◆ **Excerpt**:
=== Section Start ===

With nasal breathing, the tongue rests against the palate without touching the teeth. In this position, the tongue provides passive pressure that stimulates stem cells in the palatal suture and within the periodontal ligaments around all the teeth, directing normal palatal growth. The teeth erupt around the tongue, producing a healthy arch form. The tongue’s lateral pressures counter the buccinator muscles’ inward forces.

What Goes Wrong With Mouth Breathing

Several things go wrong with mouth breathing. The low carbon dioxide levels associated with mouth breathing lead to overbreathing or hyperventilation. With less oxygen being delivered to the brain, muscles, and all the body’s cells, the body functions less than optimally. Sleep is often disturbed and of poor quality, leaving the mouth breather tired in the morning and feeling fatigued mid-afternoon. As the mouth dries out, the pH of saliva drops, leading to increased caries. This dryness and lack of air filtration in mouth breathing causes enlarged and inflamed tonsils and adenoids, and increased risk of upper respiratory tract infections. Lower carbon dioxide levels cause smooth muscle spasms associated with gastric reflux, asthma, and bed wetting. Smooth muscle is found throughout the body — in the respiratory, digestive, and circulatory systems.

=== Section End ===

◆ **Available data**:
=== Section Start ===

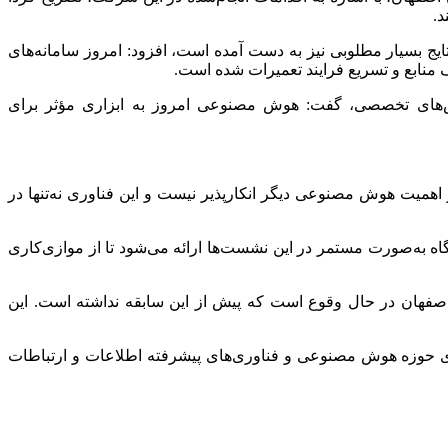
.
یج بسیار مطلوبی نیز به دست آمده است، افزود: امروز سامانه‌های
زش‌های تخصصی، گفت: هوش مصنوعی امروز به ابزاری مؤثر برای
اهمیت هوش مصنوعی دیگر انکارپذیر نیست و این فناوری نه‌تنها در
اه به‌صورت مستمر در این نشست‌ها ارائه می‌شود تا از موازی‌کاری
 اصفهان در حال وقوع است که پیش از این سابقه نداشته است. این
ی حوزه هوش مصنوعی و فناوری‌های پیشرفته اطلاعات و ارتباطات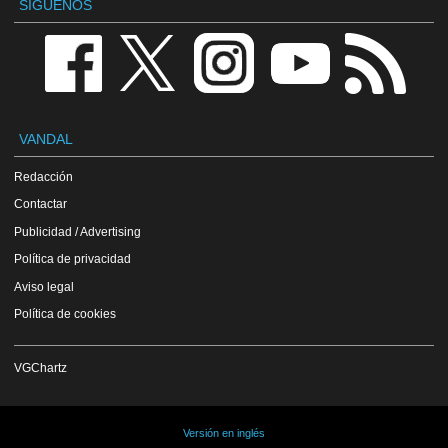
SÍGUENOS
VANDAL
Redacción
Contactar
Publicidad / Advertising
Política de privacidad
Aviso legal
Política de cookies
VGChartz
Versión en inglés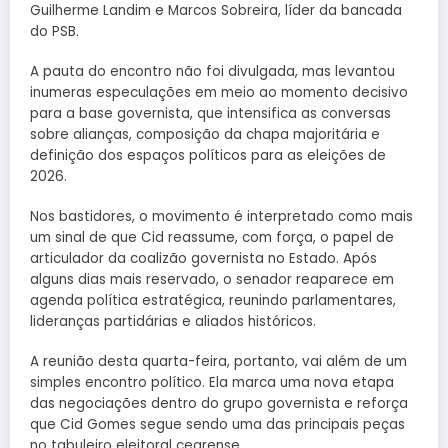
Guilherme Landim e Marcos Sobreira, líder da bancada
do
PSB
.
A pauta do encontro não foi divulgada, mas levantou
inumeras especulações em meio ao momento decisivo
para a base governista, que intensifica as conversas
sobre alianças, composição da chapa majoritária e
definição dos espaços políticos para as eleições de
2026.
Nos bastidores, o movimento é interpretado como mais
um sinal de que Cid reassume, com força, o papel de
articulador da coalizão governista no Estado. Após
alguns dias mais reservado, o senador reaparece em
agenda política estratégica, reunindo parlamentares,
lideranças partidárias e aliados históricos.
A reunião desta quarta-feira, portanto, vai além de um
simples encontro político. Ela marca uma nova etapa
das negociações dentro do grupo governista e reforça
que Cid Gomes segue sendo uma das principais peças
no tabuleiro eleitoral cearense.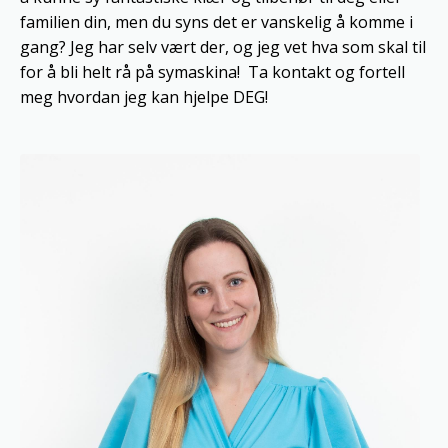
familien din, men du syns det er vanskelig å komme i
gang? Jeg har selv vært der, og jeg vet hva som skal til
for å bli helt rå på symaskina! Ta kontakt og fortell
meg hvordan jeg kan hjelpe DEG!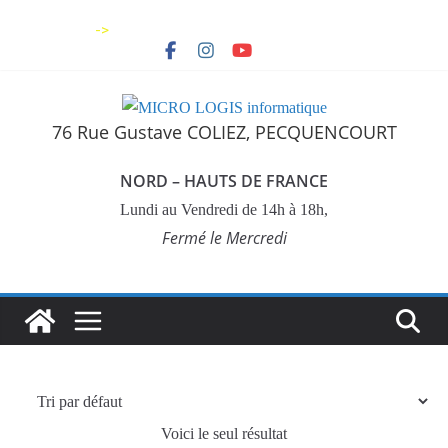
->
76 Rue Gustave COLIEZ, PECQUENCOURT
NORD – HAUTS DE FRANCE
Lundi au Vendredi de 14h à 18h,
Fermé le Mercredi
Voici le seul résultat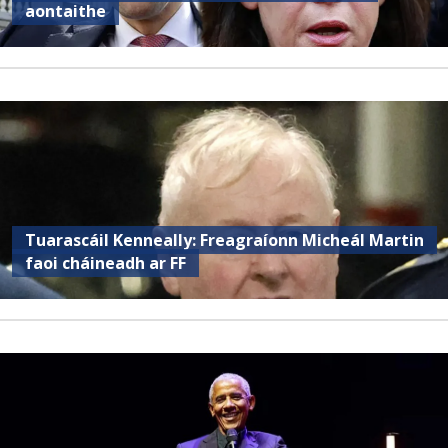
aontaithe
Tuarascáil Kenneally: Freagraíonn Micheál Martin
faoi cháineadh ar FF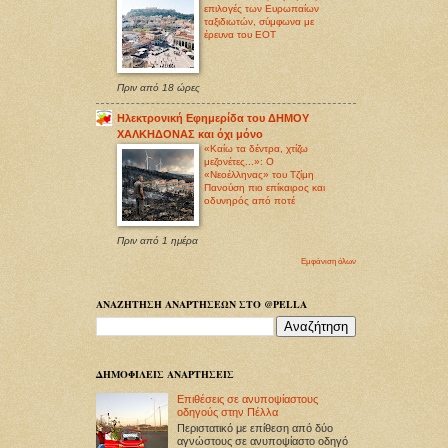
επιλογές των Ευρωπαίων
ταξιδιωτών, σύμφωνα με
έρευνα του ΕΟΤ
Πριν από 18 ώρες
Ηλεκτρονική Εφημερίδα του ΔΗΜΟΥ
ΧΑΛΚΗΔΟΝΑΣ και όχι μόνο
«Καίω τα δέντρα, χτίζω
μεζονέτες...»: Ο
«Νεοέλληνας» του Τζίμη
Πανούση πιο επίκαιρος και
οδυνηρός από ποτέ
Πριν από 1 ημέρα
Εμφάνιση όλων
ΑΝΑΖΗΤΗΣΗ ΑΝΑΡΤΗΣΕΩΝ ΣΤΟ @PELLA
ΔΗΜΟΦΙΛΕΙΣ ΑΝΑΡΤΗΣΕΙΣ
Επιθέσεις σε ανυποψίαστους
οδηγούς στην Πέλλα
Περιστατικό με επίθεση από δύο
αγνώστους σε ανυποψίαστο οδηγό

=== Section End ===

◆ **Task requirements**:
(1) Summarize the passage on nasal and mouth breathing in two sentences.
(2) Write a continuation of the passage on nasal and mouth breathing, starting after its final sentence.

◆ **Results for the exercise**:
(1) With nasal breathing, the tongue rests against the palate, where its passive pressure directs normal palatal growth, guides the teeth into a healthy arch, and counters the inward forces of the buccinator muscles. Mouth breathing causes several problems: low carbon dioxide leads to overbreathing and to smooth muscle spasms associated with reflux, asthma, and bed wetting, while less oxygen reaches the body's cells, sleep suffers, and a dry mouth raises the risk of caries, inflamed tonsils and adenoids, and upper respiratory infections.

(2)
With mouth breathing, the tongue is down and forward, allowing the buccinator muscles to push unopposed, causing the upper arch to collapse. Children who mouth breathe have an underdeveloped, narrow maxilla with a high vaulted palate. They develop a retrognathic mandible and generally have a long face. This is known as long face syndrome.

Some think the long face syndrome associated with mouth breathing is dictated by genetics rather than breathing. To see if mouth breathing alone could change jaw development and occlusion, Dr. Egil Harvold and his team tested this idea in monkeys. They artificially switched nose-breathing monkeys to mouth-breathing by surgically blocking their noses with silicone plugs. The monkeys were uncomfortable with the new mouth breathing, but eventually adapted; all developed changes in their jaws and malocclusion.

Mouth-breathing-related problems of skeletal development will set children up for obstructive sleep apnea later in life. In addition to changes in both maxilla and mandible development, the airway is constricted, predisposing the child to sleep problems.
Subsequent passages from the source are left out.